To better understand the Structure-activity relationship, SALI was used in the chosen cluster and 4 activity cliffs were detected (Fig. 2). Cliff C1 suggests that the phenyl group must be in a specific configuration to be more active (3, pIC50 = 5.7). Such configuration is also important for the methyl substituent (7, pIC50 = 6.6). Methyl substituted esters (9, pIC50 = 6.6) and amides (10, pIC50 = 5.0) are more potent when compared carboxyl (8, pIC50 = 4.2) or N,N-dimethyl groups (11, pIC50 = 4.0). The pointed out that ester analogues are readily converted to its less potent derivative carboxylic acid [15], so primary amides are preferable due to the higher stability.
Molecular dynamics and docking simulations were used to estimate how α-phenylglycinamides inhibitors may bind to hTRMP8. We found two uncertain binding poses for ligand (2) used as template. One of the binding poses (Pose 2, Fig. 3) according to the interaction energy with the binding pocket possibly is more favorable when compared to (Pose 1, Fig. 3). A net 28.3 kJ mol− 1 (~ 6.8 kcal mol− 1) is gained upon simultaneous cation-π interaction between ARG832 and ligand (2) aromatic moieties. Furthermore, the primary amine can make two hydrogen bond interaction with ASN732 and ASP772. Pose 1 hydrogen bond interaction are prone to occur with TYR995 and ASP793. Less effective aromatic interaction can be formed with TYR736 (Pose 1) and with PHE1003 (Pose 2).

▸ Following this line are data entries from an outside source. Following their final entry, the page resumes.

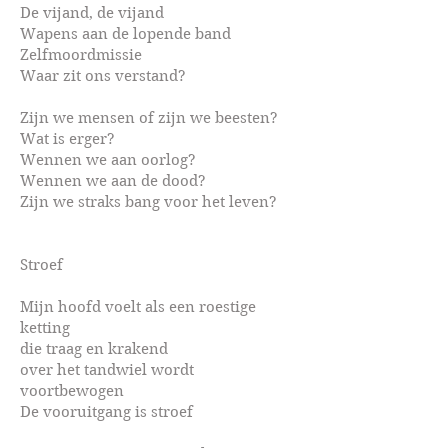
De vijand, de vijand
Wapens aan de lopende band
Zelfmoordmissie
Waar zit ons verstand?
Zijn we mensen of zijn we beesten?
Wat is erger?
Wennen we aan oorlog?
Wennen we aan de dood?
Zijn we straks bang voor het leven?
Stroef
Mijn hoofd voelt als een roestige
ketting
die traag en krakend
over het tandwiel wordt
voortbewogen
De vooruitgang is stroef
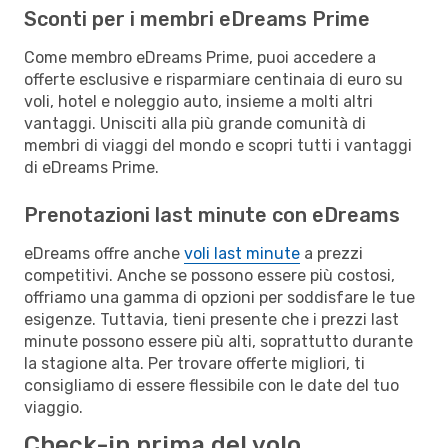
Sconti per i membri eDreams Prime
Come membro eDreams Prime, puoi accedere a
offerte esclusive e risparmiare centinaia di euro su
voli, hotel e noleggio auto, insieme a molti altri
vantaggi. Unisciti alla più grande comunità di
membri di viaggi del mondo e scopri tutti i vantaggi
di eDreams Prime.
Prenotazioni last minute con eDreams
eDreams offre anche
voli last minute
a prezzi
competitivi. Anche se possono essere più costosi,
offriamo una gamma di opzioni per soddisfare le tue
esigenze. Tuttavia, tieni presente che i prezzi last
minute possono essere più alti, soprattutto durante
la stagione alta. Per trovare offerte migliori, ti
consigliamo di essere flessibile con le date del tuo
viaggio.
Check-in prima del volo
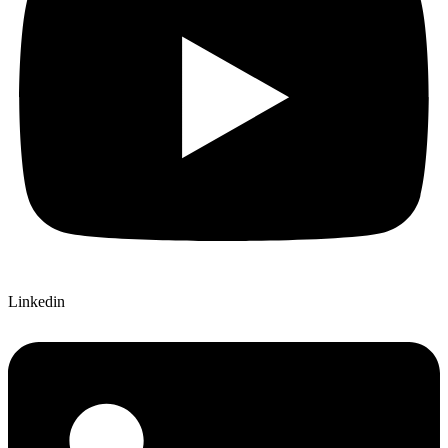
Linkedin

Once the reasonable binding mode was estimated, all molecules were aligned according to compound (2). 3D and 2D descriptors, once filtered, were concatenated in order to build models with S-MLR with high leave-one-out cross-validation correlation coefficient (Q2LOO > 0.5) [30]. The prediction power was tested against an external data set (Q2EXT, n = 14) to attest its usefulness as hTRMP8 pIC50 activity predictor. The best showed Q2LOO = 0.86 and Q2EXT = 0.75 (Fig. 4).
On Fig. 4 3D descriptors LJ1 demonstrated that the presence of a methyl group in the region is better than the absence of groups. An example of this is the better performance of the (1) molecule in this descriptor. Another information acquired is that the presence of an ethyl group provides worse performance than the absence of groups. This factor shows that small-volume groups are best in this region. The next descriptor, HF1, indicates that the presence of indane brings better activity than benzene alone. This can be observed by the better activity in the region of the (2) molecule when compared to (1). The addition of this group generates a repositioning of the ring that favors its activity, indicating the already expected hydrophobicity of the region. HF2 correlates to the presence of an ester group as observed in the (9), giving the same information as in the cliff C3.

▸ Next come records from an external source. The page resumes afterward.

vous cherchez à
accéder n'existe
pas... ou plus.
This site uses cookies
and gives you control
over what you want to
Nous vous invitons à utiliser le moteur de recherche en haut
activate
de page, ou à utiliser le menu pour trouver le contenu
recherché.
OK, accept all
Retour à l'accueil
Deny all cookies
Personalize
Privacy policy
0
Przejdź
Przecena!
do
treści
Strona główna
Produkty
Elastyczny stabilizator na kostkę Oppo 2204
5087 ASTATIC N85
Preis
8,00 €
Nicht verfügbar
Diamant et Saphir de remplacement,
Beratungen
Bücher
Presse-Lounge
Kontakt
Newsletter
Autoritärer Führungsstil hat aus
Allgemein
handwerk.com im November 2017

The 2D descriptors part of the model are also list in Fig. 4. The GATS4s is a local spatial correlation index in a molecule whose resulting high values are related to the presence of electronegative atoms. It is also related to the probability of intermolecular interaction in the form of hydrogen bonds. When its value is > 1, electronegative atoms are distributed throughout the molecule and there is no local correlation[34]. The AATSC3s and ATSC8i are weighted average centered Broto-Moreau Autocorrelation, and VR1_Dzv (Randic-like eigenvector-based index) are harder to interpret [35]. The other descriptors such as nsssCH refers to the number of -CH moieties present in each molecule, related possibly to the same interpretation as in HF1.

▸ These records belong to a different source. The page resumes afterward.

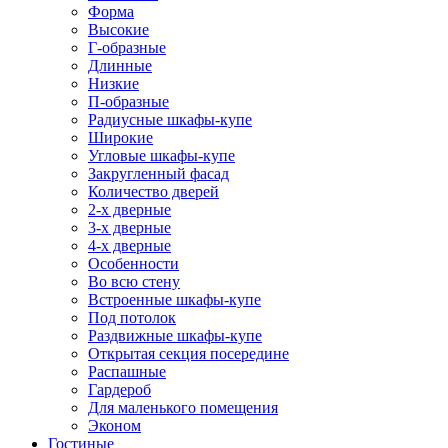
Форма
Высокие
Г-образные
Длинные
Низкие
П-образные
Радиусные шкафы-купе
Широкие
Угловые шкафы-купе
Закругленный фасад
Количество дверей
2-х дверные
3-х дверные
4-х дверные
Особенности
Во всю стену
Встроенные шкафы-купе
Под потолок
Раздвижные шкафы-купе
Открытая секция посередине
Распашные
Гардероб
Для маленького помещения
Эконом
Гостиные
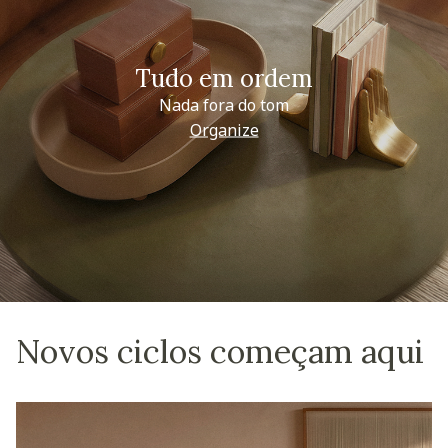
Tudo em ordem
Nada fora do tom
Organize
Novos ciclos começam aqui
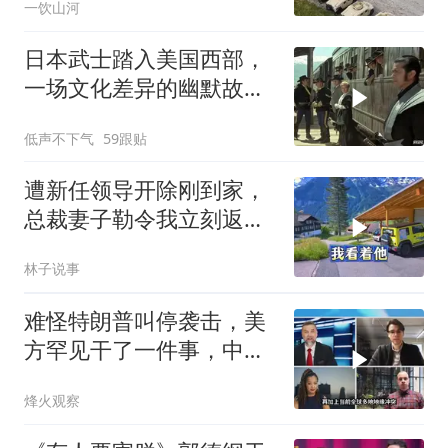
一饮山河
眼瞎
日本武士踏入美国西部，
一场文化差异的幽默故事
即将开
低声不下气
59跟贴
遭新任领导开除刚到家，
总裁妻子勒令我立刻返
岗，我直言她无权命令我
林子说事
难怪特朗普叫停袭击，美
方罕见干了一件事，中方
智库预测有事发生
烽火观察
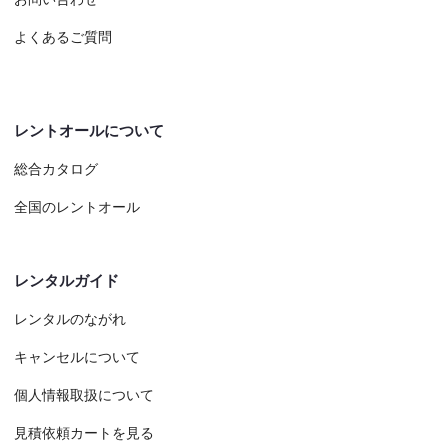
よくあるご質問
レントオールについて
総合カタログ
全国のレントオール
レンタルガイド
レンタルのながれ
キャンセルについて
個人情報取扱について
見積依頼カートを見る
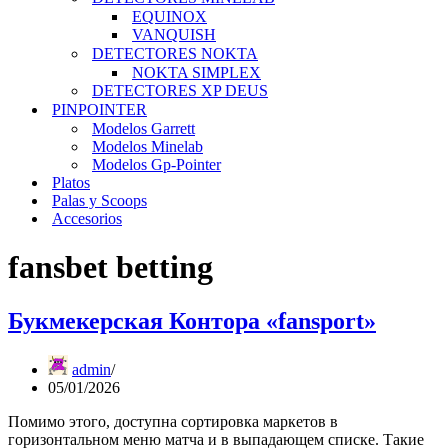
EQUINOX
VANQUISH
DETECTORES NOKTA
NOKTA SIMPLEX
DETECTORES XP DEUS
PINPOINTER
Modelos Garrett
Modelos Minelab
Modelos Gp-Pointer
Platos
Palas y Scoops
Accesorios
fansbet betting
Букмекерская Контора «fansport»
admin
05/01/2026
Помимо этого, доступна сортировка маркетов в
горизонтальном меню матча и в выпадающем списке. Такие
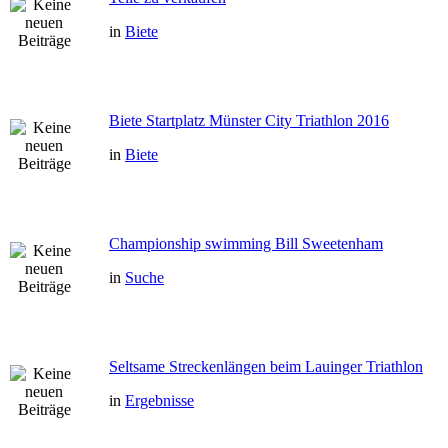
in
Biete
Biete Startplatz Münster City Triathlon 2016
in
Biete
Championship swimming Bill Sweetenham
in
Suche
Seltsame Streckenlängen beim Lauinger Triathlon
in
Ergebnisse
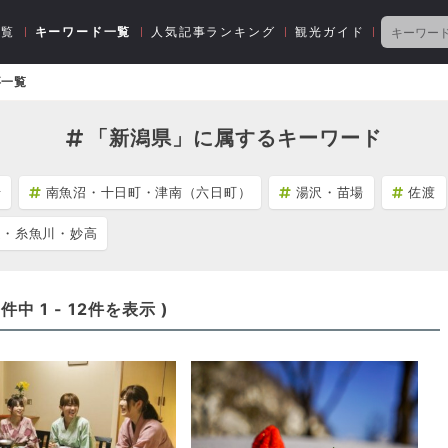
一覧
キーワード一覧
人気記事ランキング
観光ガイド
事一覧
「新潟県」に属するキーワード
船
南魚沼・十日町・津南（六日町）
湯沢・苗場
佐渡
越・糸魚川・妙高
5
件中
1
-
12
件を表示 )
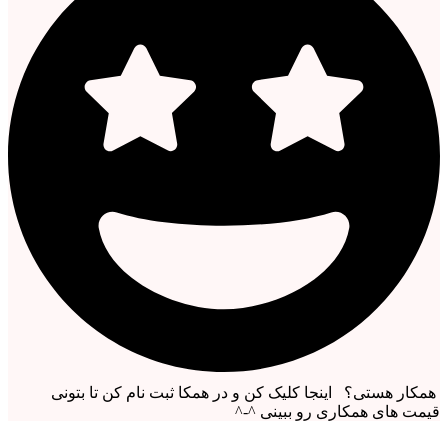
همکار هستی؟ اینجا کلیک کن و در همکا ثبت نام کن تا بتونی
قیمت های همکاری رو ببینی ^-^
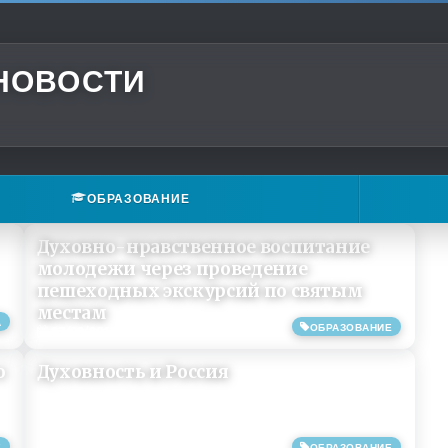
 НОВОСТИ
ОБРАЗОВАНИЕ
Духовно-нравственное воспитание
молодежи через проведение
пешеходных экскурсий по святым
местам
А
ОБРАЗОВАНИЕ
27/09/2019
о
Духовность и Россия
Е
ОБРАЗОВАНИЕ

About 61 (supporting information) new prototypes were designed. All planned compounds were design as readily accessible Uri reaction reactants [16]. Among them, 5 obtained more expressive values (pIC50 > 7.0) (Table 1). Regarding the pharmacokinetic evaluations, all prototypes have the characteristic of high gastrointestinal absorption and two are estimated to have high blood-brain barrier permeation.